In a sense, this is populism updated for the age of “Oprah” and “Dr. Phil.” Principles and policy details take a back seat to the need to say “there, there — I understand” to voters. As Willie Stark, the populist protagonist of “All the King’s Men,” bellows to the insatiably needy crowds: “Your will is my strength, and your need is my justice.”

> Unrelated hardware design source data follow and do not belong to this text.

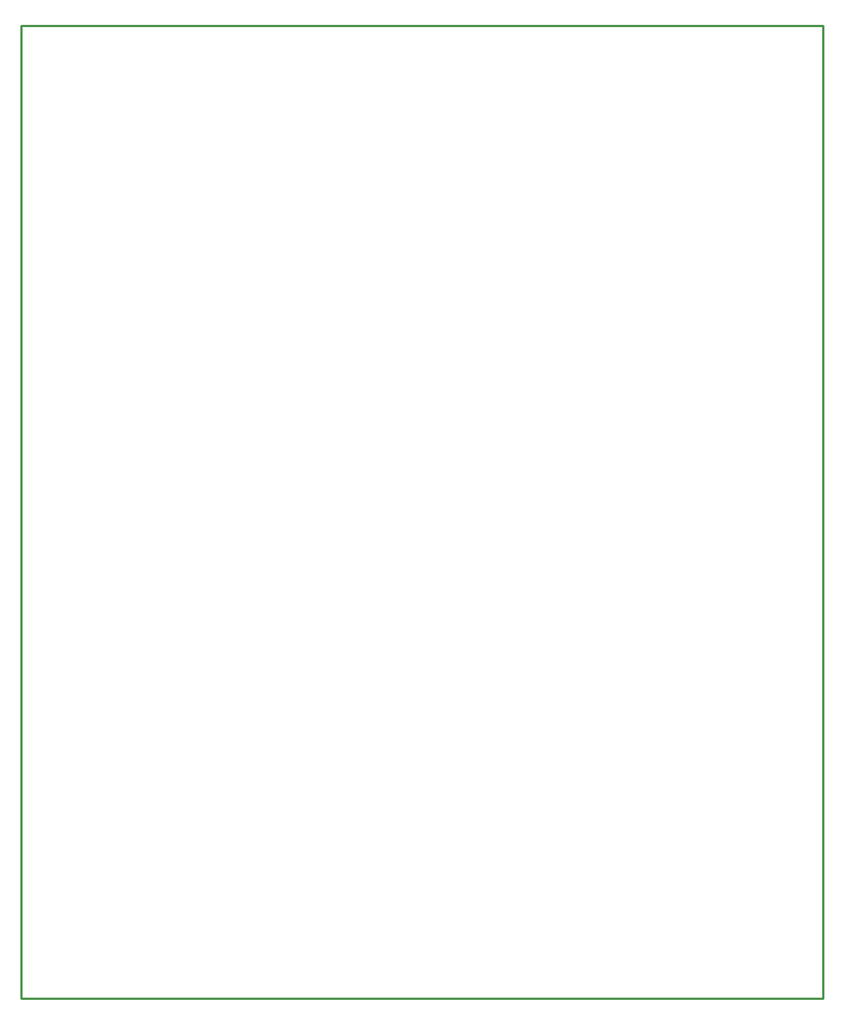
<source format=gko>
G04 Layer: BoardOutlineLayer*
G04 EasyEDA v6.5.29, 2023-07-16 15:11:24*
G04 de9d243bdfbd4483b0fbc0b5f9d5b24a,5a6b42c53f6a479593ecc07194224c93,10*
G04 Gerber Generator version 0.2*
G04 Scale: 100 percent, Rotated: No, Reflected: No *
G04 Dimensions in millimeters *
G04 leading zeros omitted , absolute positions ,4 integer and 5 decimal *
%FSLAX45Y45*%
%MOMM*%

%ADD10C,0.2540*%
D10*
X0Y11633200D02*
G01*
X9017000Y11633200D01*
X9017000Y698500D01*
X0Y698500D01*
X0Y11633200D01*

%LPD*%
M02*

</source>
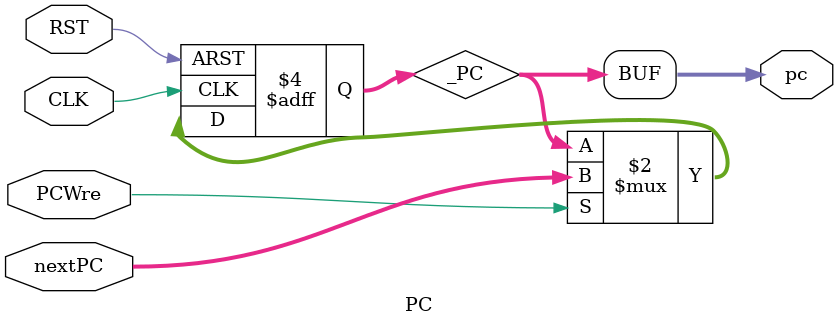
<source format=v>
`timescale 1ns / 1ps
module PC(
    input CLK,
    input RST,
    input PCWre,
    input [31:0] nextPC,
    output [31:0] pc
    );
	
    reg [31:0] _PC;

    assign pc = _PC;
	
    always@(posedge CLK or posedge RST) begin
        if(RST) _PC <= 0;
        else if(PCWre) _PC <= nextPC;
    end

endmodule


</source>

Years ago, I attended a Peter, Paul & Mary concert. Noel Paul did a semi-humorous anecdote that stuck with me. He commented on the titles of fluffy magazines at the supermarket checkout stand. They used to be things like Mademoiselle and Glamour and People. Then came Us. Self quickly followed. What next, he asked? A magazine entitled Me which, when
happened opened, contains nothing but a shiny foil in which you can admire your reflection? Paul was prescient but he got the forum wrong. It wasn’t in the world of magazines that this was going to happen. In magazines, instead, we got to read about someone else admire her own wonderfulness: Oprah, Martha, Rosie. Nope, it turns out that where the “me” phenomenon hit was the world of politics, and if that doesn’t make the hairs on the back of your next stand up with horror, you’ve got nerves of steel.